▶ **TEXT PROVIDED**
(begin)

One of the hardest things to do as a military spouse is seeing your loved one sent overseas, but after many, long months of sleepless nights, Skype calls and care packages, you finally get the news: They are coming home! Now what? The initial shock and happiness of getting a date and time can cloud our judgment on how to handle the Welcome Home ceremony. On the next page are some helpful suggestions with pros and cons gathered from a survey of the Fort Campbell community.
1. First and foremost, make sure you are in contact with your Family Readiness Group. Some people are anti-FRG, but FRGs hold vital information about when and where you will meet your soldier. They also have information of events that might lead up to or follow homecoming. Some units utilize a phone tree and some use the Web. It’s best to have all your information up to date and submitted to your unit’s FRG leader.
2. Once you get the date, the planning begins. Remember to plan and organize as much as you can before the homecoming so you can worry about nothing but welcoming your loved one home when the time comes. Planning for the big day is the longest and hardest part — deciding to use photos or not, decorating banners and orchestrating family. It can all be a little daunting.
- Capturing memories on camera is irreplaceable. A welcome home ceremony is a special moment you will want to cherish forever, so decent shots are a must. The question becomes, do you take your own selfies or hire a photographer?
A photographer can often get better quality shots. They can capture your first embrace — which is hard to do with a selfie — and they can take a load off your frazzled mind.
On the other hand, they cost money. Sometimes, photographers close to the military community give discounted or free services, but that is not always the case. A photographer is also another body to coordinate amid the chaos. Overall, most spouses who were surveyed said hiring a photographer is very much worth it.
- Banners and signs are a big hit during welcome home ceremonies. This was actually a debated subject amongst those surveyed. One thing they agreed on was keeping it family friendly. Save the adult-worded signs for a more private venue. Children, elderly and the command will be there so keep it cutesy and loving.

(end)

▶ **EXERCISE A**
According to the homecoming text, where were the suggestions for the Welcome Home ceremony gathered from?
The text and the records below it come from different sources.

▶ **THE INPUT**
(begin)

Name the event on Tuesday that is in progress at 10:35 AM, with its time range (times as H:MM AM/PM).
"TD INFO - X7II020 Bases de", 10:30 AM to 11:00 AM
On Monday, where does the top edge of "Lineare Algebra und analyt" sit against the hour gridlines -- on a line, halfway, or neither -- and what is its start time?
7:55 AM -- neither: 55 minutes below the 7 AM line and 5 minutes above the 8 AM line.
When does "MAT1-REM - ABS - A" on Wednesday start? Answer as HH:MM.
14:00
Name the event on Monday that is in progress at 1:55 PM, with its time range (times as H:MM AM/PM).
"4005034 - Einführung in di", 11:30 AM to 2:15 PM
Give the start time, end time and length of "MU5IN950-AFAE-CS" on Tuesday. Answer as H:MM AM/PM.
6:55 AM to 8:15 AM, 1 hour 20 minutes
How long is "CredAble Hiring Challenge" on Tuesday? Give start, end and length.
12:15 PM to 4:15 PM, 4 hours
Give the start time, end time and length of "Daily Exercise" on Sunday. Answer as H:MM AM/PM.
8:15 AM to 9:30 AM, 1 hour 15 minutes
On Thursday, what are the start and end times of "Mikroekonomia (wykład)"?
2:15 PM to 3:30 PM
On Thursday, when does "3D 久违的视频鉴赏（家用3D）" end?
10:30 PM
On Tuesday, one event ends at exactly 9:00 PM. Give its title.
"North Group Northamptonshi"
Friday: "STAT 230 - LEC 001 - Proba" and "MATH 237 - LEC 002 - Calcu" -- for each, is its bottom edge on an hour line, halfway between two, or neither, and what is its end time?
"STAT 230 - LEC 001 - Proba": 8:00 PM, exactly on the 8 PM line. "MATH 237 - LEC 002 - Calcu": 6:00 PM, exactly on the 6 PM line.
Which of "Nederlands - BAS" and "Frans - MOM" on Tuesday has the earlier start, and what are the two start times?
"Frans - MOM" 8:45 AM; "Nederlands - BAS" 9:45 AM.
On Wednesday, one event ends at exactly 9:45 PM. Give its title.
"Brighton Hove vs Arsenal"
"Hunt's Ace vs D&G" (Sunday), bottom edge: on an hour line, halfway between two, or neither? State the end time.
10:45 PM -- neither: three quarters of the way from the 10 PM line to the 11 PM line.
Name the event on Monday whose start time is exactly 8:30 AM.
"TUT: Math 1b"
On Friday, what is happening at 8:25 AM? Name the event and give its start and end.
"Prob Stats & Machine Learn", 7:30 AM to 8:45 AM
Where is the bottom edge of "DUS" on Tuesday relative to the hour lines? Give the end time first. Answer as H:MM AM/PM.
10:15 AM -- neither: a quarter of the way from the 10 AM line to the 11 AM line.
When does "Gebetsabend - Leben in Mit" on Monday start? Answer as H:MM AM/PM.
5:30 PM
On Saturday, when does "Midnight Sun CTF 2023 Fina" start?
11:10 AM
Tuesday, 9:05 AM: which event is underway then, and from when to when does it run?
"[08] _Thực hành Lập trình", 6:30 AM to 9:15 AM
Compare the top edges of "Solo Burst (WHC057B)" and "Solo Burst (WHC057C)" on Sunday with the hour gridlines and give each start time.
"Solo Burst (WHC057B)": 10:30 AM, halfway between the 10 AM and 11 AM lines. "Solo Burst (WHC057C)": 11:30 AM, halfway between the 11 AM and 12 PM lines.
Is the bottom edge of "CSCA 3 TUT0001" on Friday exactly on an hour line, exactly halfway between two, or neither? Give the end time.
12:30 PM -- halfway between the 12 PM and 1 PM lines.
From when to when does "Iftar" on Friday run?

(end)

▶ **EXERCISE B**
In the records, from the line with "Where is the" to the line with "12:30 PM -- halfway", replace "Tuesday" with "Thursday" and give back only those lines.

▶ **FINAL RESULT A**
A survey of the Fort Campbell community.

▶ **FINAL RESULT B**
Where is the bottom edge of "DUS" on Thursday relative to the hour lines? Give the end time first. Answer as H:MM AM/PM.
10:15 AM -- neither: a quarter of the way from the 10 AM line to the 11 AM line.
When does "Gebetsabend - Leben in Mit" on Monday start? Answer as H:MM AM/PM.
5:30 PM
On Saturday, when does "Midnight Sun CTF 2023 Fina" start?
11:10 AM
Thursday, 9:05 AM: which event is underway then, and from when to when does it run?
"[08] _Thực hành Lập trình", 6:30 AM to 9:15 AM
Compare the top edges of "Solo Burst (WHC057B)" and "Solo Burst (WHC057C)" on Sunday with the hour gridlines and give each start time.
"Solo Burst (WHC057B)": 10:30 AM, halfway between the 10 AM and 11 AM lines. "Solo Burst (WHC057C)": 11:30 AM, halfway between the 11 AM and 12 PM lines.
Is the bottom edge of "CSCA 3 TUT0001" on Friday exactly on an hour line, exactly halfway between two, or neither? Give the end time.
12:30 PM -- halfway between the 12 PM and 1 PM lines.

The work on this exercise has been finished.